In Grave Encounters, a reality TV crew enters an abandoned mental hospital (because all good found footage movies start with an impossibly terrifying locale) and set up shop to film all night long. Of course, as they are a team of reality TV stars, they don’t plan on the deserted hospital actually being haunted.
The sequels to this movie aren’t as good as the original, but they are pretty creepy and worth the watch.
If you like the TV shows Naked and Afraid or Alone…
Leaving D.C. is almost elegant, which I know is a weird word to use when describing a found footage movie. Joshua Criss is the writer, director, and star of this little-known gem, and I wish it had wider recognition.
Leaving D.C. follows Mark Klein after he’s gotten tired of living in the city and moves to a remote piece of land in the West Virginia wilds. He decides to send video updates to his friends back home. Viewers see the slow descent into madness driven by either his own lonely mind or something lurking in the woods. Imagine the movie Castaway but instead of ocean, there’s a vast forest, and instead of Wilson, he has his dear camera keeping him company.

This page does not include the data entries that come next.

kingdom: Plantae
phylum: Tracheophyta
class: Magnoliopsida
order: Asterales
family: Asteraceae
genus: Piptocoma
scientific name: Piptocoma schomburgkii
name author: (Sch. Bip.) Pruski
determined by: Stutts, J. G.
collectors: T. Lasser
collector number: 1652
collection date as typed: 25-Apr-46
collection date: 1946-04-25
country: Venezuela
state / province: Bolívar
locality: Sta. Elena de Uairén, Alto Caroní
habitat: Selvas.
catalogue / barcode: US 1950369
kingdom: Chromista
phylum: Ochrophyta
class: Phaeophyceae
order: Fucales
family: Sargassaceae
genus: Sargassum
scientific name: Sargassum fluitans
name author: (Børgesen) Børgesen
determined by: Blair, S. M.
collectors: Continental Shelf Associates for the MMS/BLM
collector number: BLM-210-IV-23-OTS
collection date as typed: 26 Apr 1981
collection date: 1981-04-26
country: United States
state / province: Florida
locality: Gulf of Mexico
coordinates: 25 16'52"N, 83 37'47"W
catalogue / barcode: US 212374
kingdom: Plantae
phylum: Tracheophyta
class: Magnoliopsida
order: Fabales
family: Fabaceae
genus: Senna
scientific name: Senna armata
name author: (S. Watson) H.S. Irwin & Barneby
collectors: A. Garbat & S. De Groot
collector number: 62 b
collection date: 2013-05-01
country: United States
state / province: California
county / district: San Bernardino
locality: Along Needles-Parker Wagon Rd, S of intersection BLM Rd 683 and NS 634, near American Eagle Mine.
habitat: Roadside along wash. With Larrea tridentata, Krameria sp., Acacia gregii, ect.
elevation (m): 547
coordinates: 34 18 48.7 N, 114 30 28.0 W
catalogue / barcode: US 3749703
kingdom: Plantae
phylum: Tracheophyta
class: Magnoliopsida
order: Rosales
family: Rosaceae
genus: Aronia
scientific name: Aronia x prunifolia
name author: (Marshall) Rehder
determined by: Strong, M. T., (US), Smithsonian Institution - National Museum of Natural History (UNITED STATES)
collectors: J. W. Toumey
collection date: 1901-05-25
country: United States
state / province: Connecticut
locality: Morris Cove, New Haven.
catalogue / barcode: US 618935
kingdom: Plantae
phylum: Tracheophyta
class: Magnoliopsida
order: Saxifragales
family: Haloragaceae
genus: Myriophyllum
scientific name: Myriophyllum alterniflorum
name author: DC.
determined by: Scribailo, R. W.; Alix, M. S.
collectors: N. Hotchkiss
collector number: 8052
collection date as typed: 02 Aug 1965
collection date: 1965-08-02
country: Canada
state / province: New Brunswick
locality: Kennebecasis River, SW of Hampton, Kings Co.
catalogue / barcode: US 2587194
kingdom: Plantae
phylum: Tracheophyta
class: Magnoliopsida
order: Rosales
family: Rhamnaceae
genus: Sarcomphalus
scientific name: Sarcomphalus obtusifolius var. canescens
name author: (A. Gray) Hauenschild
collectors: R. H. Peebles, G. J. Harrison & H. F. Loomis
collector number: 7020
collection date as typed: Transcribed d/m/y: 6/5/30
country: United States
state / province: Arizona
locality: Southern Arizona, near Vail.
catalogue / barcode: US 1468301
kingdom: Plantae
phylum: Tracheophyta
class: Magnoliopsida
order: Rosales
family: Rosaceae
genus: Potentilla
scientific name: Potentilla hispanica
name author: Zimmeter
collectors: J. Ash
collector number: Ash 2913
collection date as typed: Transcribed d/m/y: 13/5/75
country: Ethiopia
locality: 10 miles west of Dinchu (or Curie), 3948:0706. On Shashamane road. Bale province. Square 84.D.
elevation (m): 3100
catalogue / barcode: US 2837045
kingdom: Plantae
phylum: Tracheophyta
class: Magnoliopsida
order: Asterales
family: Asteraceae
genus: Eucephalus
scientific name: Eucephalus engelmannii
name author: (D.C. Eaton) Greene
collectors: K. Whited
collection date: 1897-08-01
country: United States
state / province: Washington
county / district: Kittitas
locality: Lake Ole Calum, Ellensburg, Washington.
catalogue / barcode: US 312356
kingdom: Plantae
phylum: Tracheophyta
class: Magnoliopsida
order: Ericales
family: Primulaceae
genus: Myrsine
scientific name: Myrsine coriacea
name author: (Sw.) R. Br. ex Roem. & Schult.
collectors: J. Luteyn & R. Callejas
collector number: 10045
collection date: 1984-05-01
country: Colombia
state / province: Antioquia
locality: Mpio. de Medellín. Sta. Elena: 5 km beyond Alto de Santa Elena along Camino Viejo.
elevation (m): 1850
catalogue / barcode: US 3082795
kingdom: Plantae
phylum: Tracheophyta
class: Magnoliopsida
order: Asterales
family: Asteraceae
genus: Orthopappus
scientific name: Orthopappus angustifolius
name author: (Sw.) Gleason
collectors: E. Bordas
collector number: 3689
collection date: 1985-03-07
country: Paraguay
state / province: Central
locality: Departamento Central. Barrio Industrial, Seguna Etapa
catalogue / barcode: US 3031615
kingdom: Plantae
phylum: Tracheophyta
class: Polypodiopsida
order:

If You Want a Good Laugh AND a Good Scare…
Watch a middle-aged curmudgeon essentially yelling at ghosts to get off his lawn.
Nigel Bach writes, edits, produces, and stars in his own zero-budget passion project—The Bad Ben found footage movies. This guy is just lovin’ life. He’s made six sequels (and one prequel) that don’t have the charm that Bed Ben does, but they are terribly fun to watch with some popcorn and pals.
If You Enjoy Sci-Fi…
The Phoenix Tapes ’97 follows four campers who go missing during the Phoenix Lights incident. Don’t confuse this movie with another found footage favorite, Phoenix Forgotten, which also takes place during the same notorious event. Both movies make great use of the desert setting, and neither tried creating awkward CGI alien spaceships. If thinking about camping out in the desert freaks you out, you’ll be scared to death after watching either of these. (Although if you’re only into watching one or the other, I would suggest Phoenix Forgotten as the superior movie.)
If You Love Grave Encounters…
Or if you enjoy creepy stories like the unsolved Dyatlov Pass incident, you’ll fall in love with Devil’s Pass. I get a kick out of found footage movies that aren’t spoon-fed to the viewer with jump scares. Devil’s Pass is especially good at making things happen in the background that you probably won’t even notice during a first viewing. And believe me, you will not see the end coming.
Bonus Found Footage Movies
Based on my Best Shows on Netflix post from last week, here are links to all the other found footage movies that Netflix has removed. Thanks to Prime, you can catch them all right here:
- If you like highly-rated Swedish movies with subtitles: Troll Hunter (2010)
- If you like the “Where did everyone go?” trope: The Bay (2012)
- If you like superhuman vampire movies: Afflicted (2013)
- If you want to see the original Spanish version that’s way better than its remake: [REC] (2011)
- If you like the inside scoop on creepy cults: The Sacrament (2013)
- If you’re seeking unsettling, uncomfortable twists and turns: Lake Mungo (2008)
- If you like diving into government conspiracies: Banshee Chapter (2013)
- If you have a short attention span: V/H/S (2012)
- And finally, this one actually isn’t streaming anywhere, but it looks like it’s available on Netflix DVD; Here’s the trailer on YouTube: The Tunnel (2011)
It can be challenging to find good found footage movies on streaming platforms. I hope you found this list helpful. Let me know if you plan on watching any of these during the next dark and stormy night!